Nos últimos meses, é provável que tenha sentido que se transformou no Electro, o vilão do Homem-Aranha que ganhou a capacidade de controlar a eletricidade depois de ser atingido por um raio. Bem, “controlar” talvez não seja o termo mais apropriado — a verdade é que a eletricidade estática tem a capacidade de o apanhar desprevenido, seja quando abre a porta do carro ou cumprimenta uma pessoa.

Há dois momentos nas nossas vidas em que percebemos que somos mortais: quando cortamos o dedo com uma folha de papel e quando apanhamos um choque ao tocar em objetos ou pessoas. No primeiro caso é possível evitar o problema sendo mais cuidadoso, no segundo não há lá grande coisa a fazer. Até porque por esta altura do ano eles são mais frequentes. Pois é, o inverno traz mais problemas além das gripes e constipações.
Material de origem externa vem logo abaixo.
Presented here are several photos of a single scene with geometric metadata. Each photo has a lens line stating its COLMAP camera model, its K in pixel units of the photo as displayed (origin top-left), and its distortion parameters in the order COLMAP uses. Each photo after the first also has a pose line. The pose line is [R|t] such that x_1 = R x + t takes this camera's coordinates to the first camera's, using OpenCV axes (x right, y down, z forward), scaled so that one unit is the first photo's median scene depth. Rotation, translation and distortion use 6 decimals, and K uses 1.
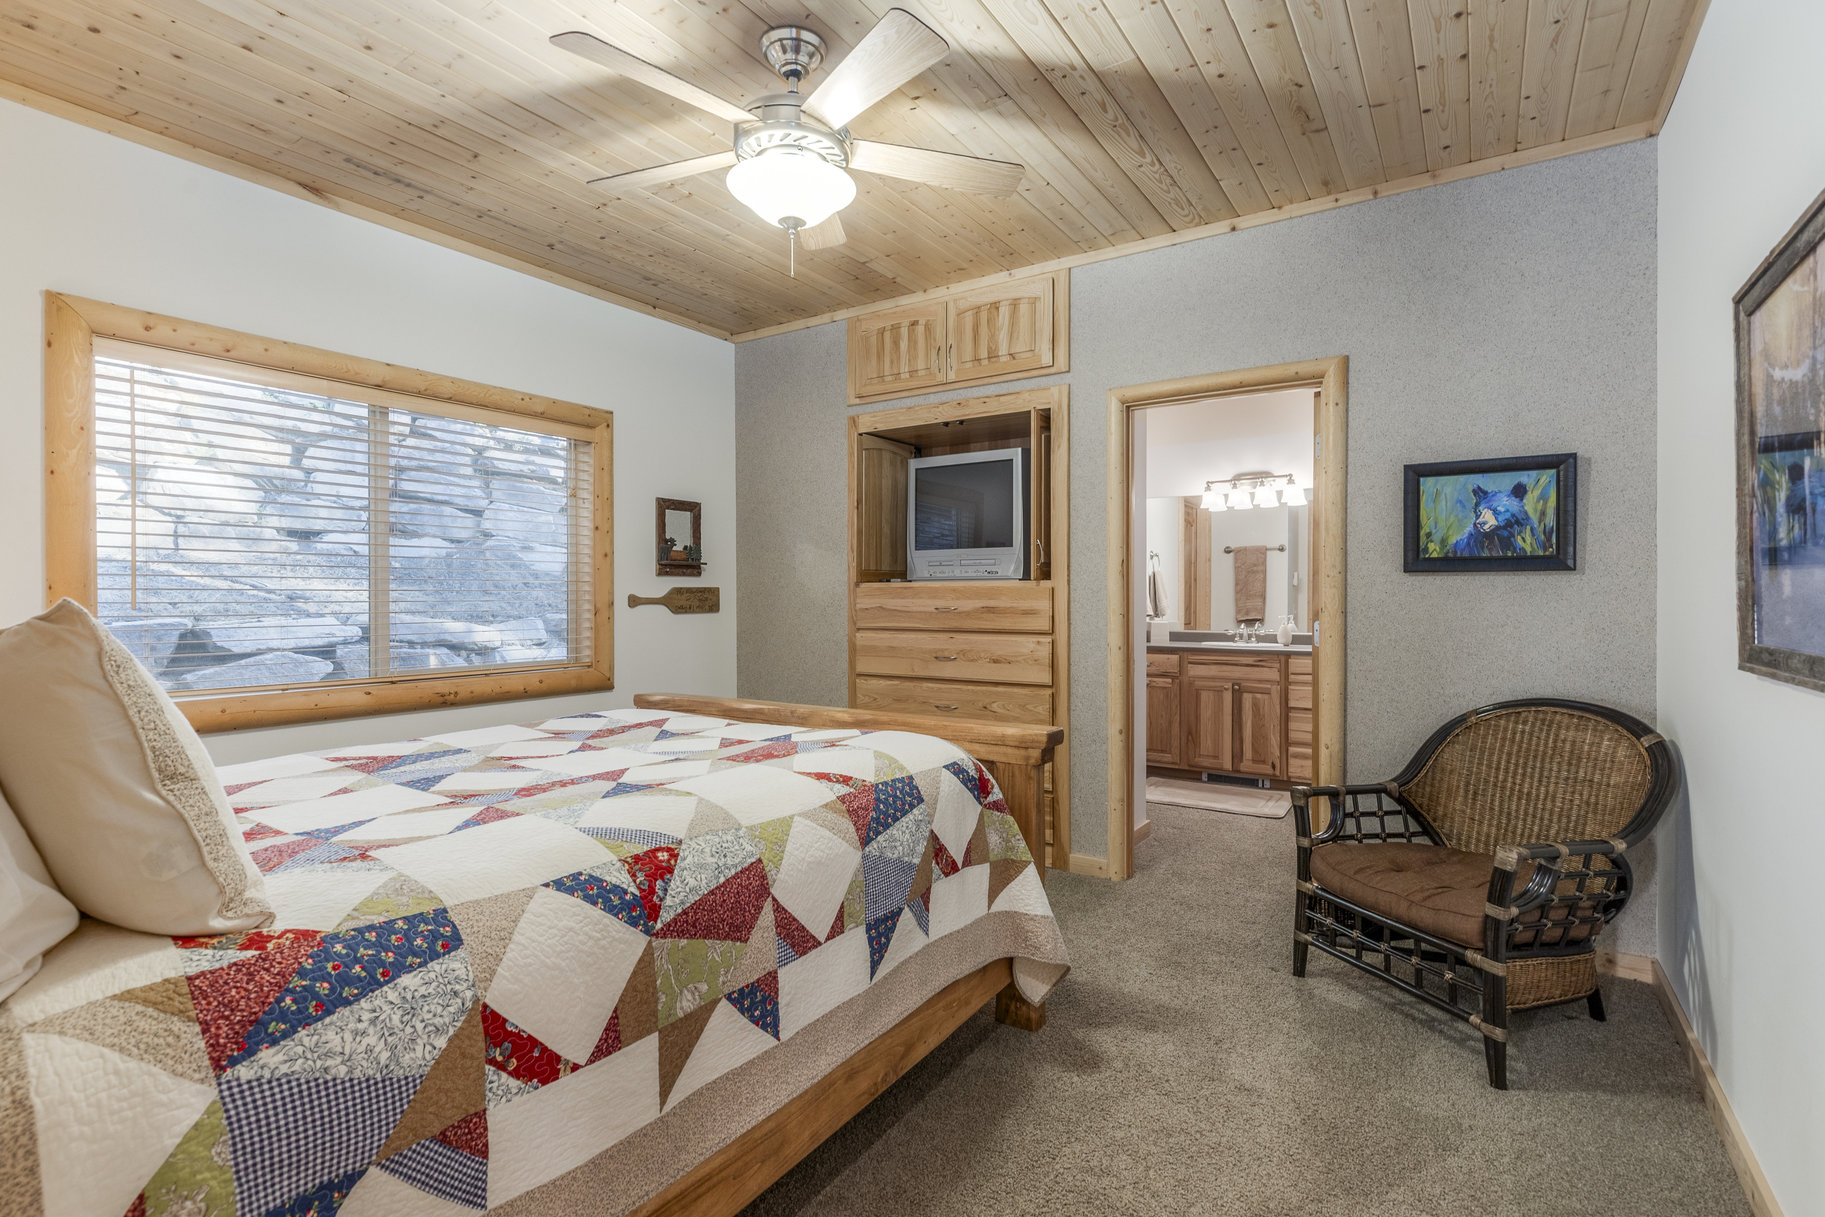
lens RADIAL K [[830.0, 0, 914.2], [0, 830.0, 611.0], [0, 0, 1]] dist [0.005595, -0.000057]
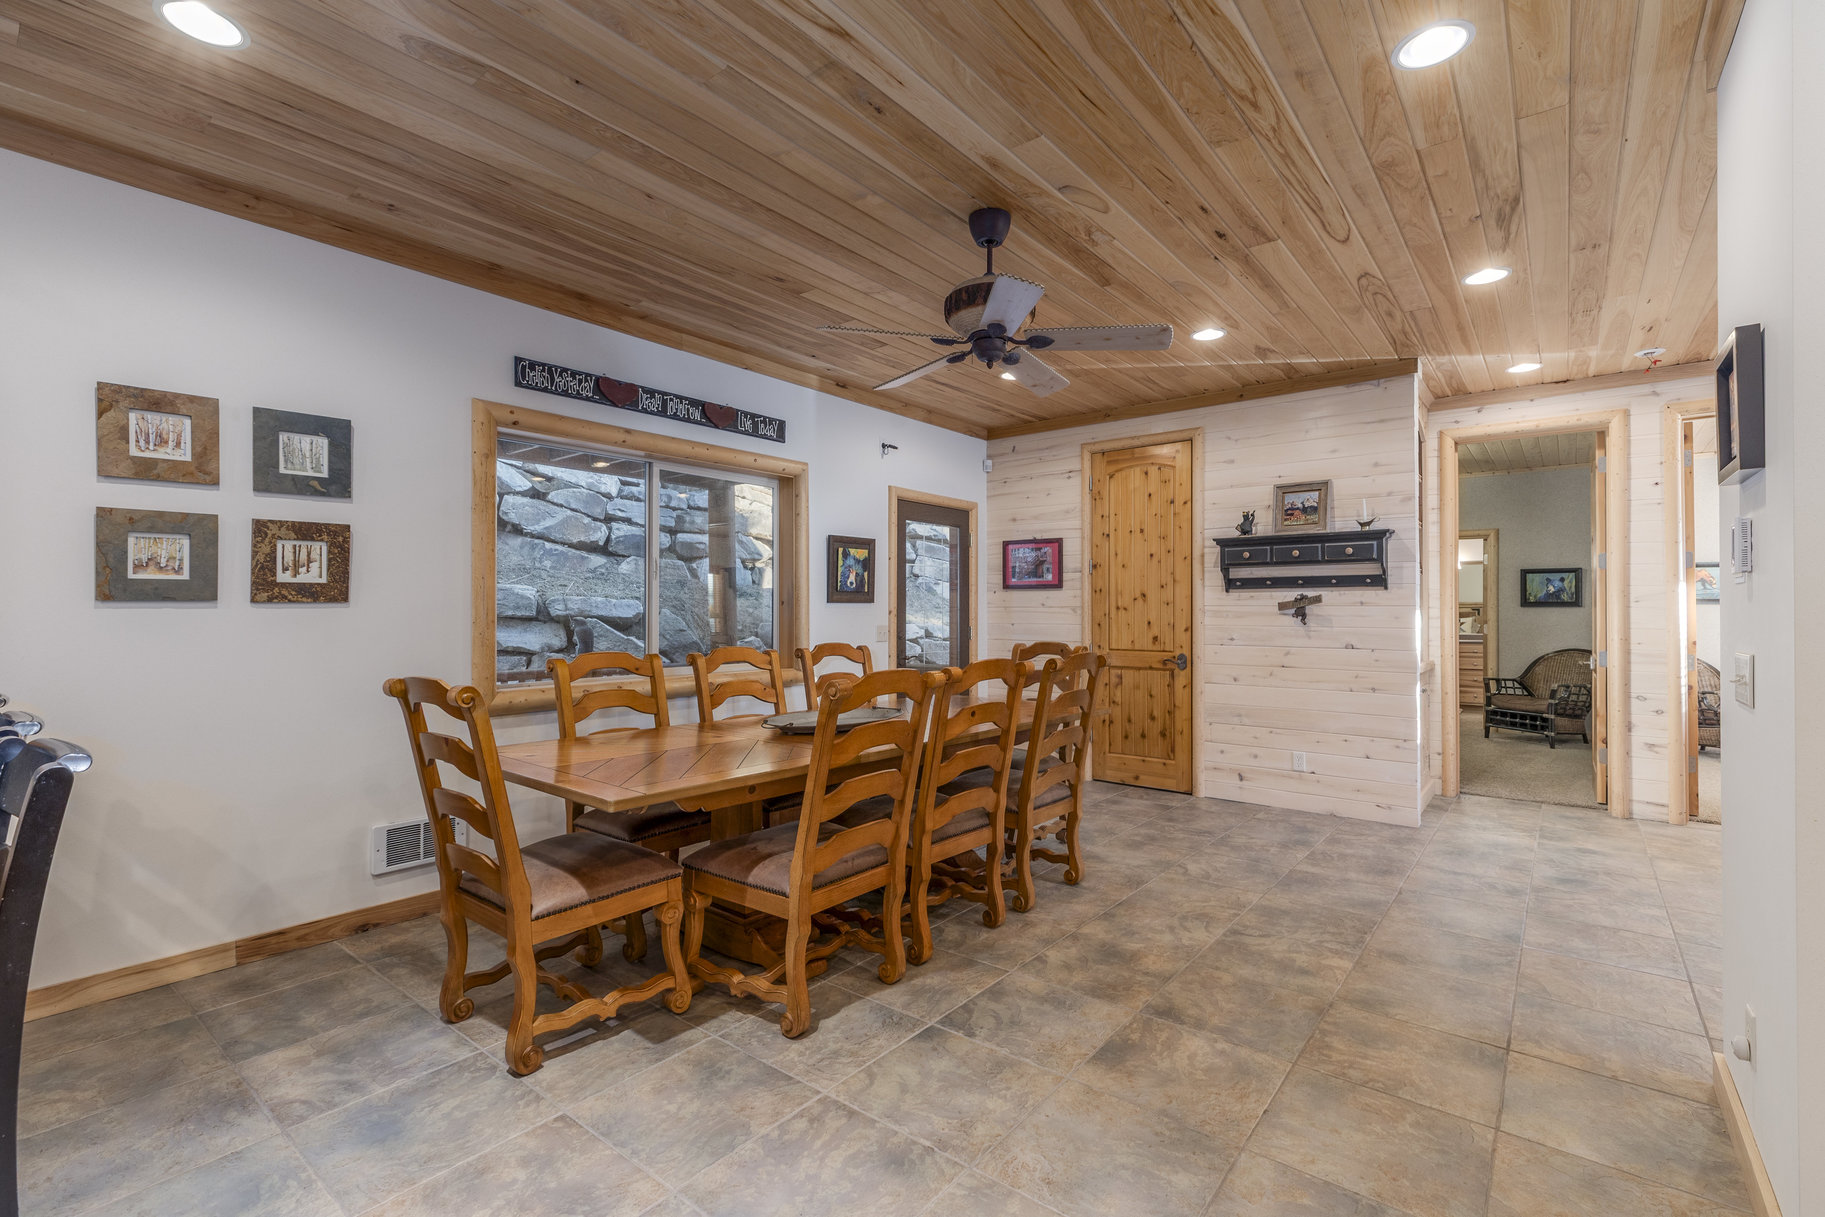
lens RADIAL K [[830.0, 0, 897.2], [0, 830.0, 607.6], [0, 0, 1]] dist [0.005595, -0.000057]
pose [[0.996420, 0.004473, -0.084423, -1.290832], [-0.006177, 0.999782, -0.019925, 0.027327], [0.084316, 0.020375, 0.996231, -2.009919]]
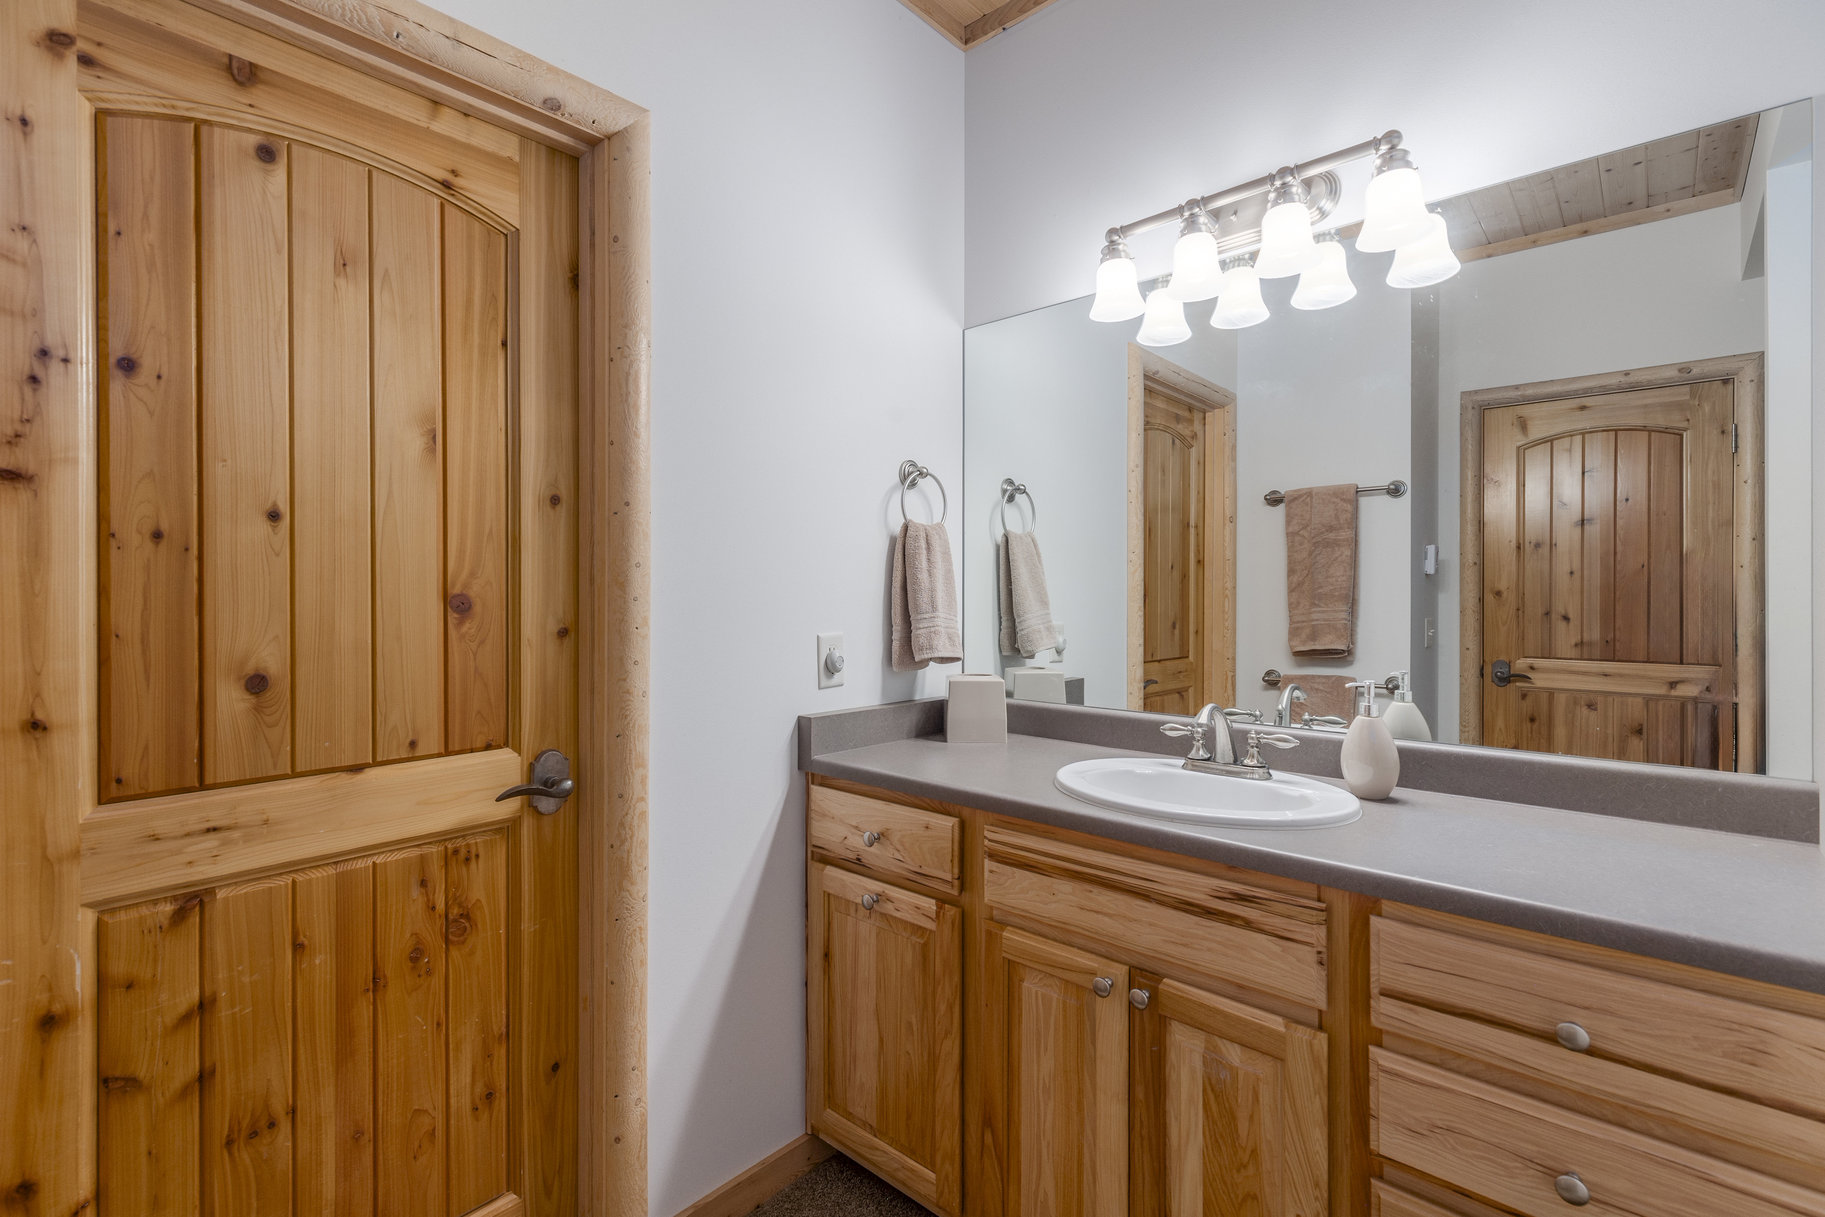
lens RADIAL K [[830.0, 0, 923.9], [0, 830.0, 596.1], [0, 0, 1]] dist [0.005595, -0.000057]
pose [[0.992007, 0.003620, -0.126132, 0.363645], [-0.005301, 0.999901, -0.012998, -0.017578], [0.126073, 0.013563, 0.991928, 0.773757]]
Quando apanhamos um choque elétrico, há uma descarga elétrica que atravessa o corpo humano. Pode ser extremamente perigoso, sobretudo quando entra por uma mão e sai pela outra — uma vez que passa por órgãos fundamentais, como por exemplo o coração, os danos podem ser irreversíveis.

Mas não é preciso ter as mãos molhadas e tocar numa ficha elétrica para apanhar um choque. Há alturas em que basta tocar numa pessoa ou num objeto para sentir uma descarga elétrica, que apesar de inofensiva consegue provocar uma dor fulminante durante uns milésimos de segundo. Ela também pode manifestar-se quando os nossos cabelos ficam em pé, como se os nossos fios estivessem a ser puxados um a um por mãos invisíveis. O culpado? A eletricidade estática.

O corpo humano é condutor de eletricidade. De um modo geral somos neutros, isto é, temos o mesmo número de protões e de eletrões. A acumulação de cargas estáticas, porém, pode originar um desequilíbrio nas contas. Assim, a carga elétrica aumenta até ser dissipada noutro objeto ou corpo que tenha uma carga oposta ou neutra.

Porque é que apanhamos mais choques no inverno?

Há duas explicações para este fenómeno: o tipo de roupas que usamos nesta altura do ano e a baixa humidade. Comecemos pela primeira. No inverno, é normal usarmos várias camadas de roupa, em particular feitas a partir de fibras artificias, lã e pêlo sintético. Isso torna os choques mais frequentes, uma vez que esses materiais mantém a carga elétrica. É por isso que quando tiramos uma camisola interior de lã, por exemplo, conseguimos sentir os pêlos dos braços a arrepiarem-se, ou até ouvir pequenos estalos.

Outro factor é a humidade. No inverno, quando não chove, o ar frio tem menos vapor de água na atmosfera do que no verão, o que leva a uma maior acumulação de eletricidade estática. Com a chuva que se tem feito sentir nos últimos dias diminui pois a probabilidade de choques elétricos — o vapor de água no ar conduz bem a eletricidade, permitindo que qualquer carga acumulada nos nossos corpos se dissipe no ar.

Se conseguir livrar-se das fibras artificias, lã e pêlo sintético, pode ser que acabe de vez com os choques elétricos. Andar descalço também ajuda: as solas de borracha permitem uma maior acumulação de carga, uma vez que a borracha é uma material isolante. Se estiver descalço, porém, a energia em excesso é libertada para o chão.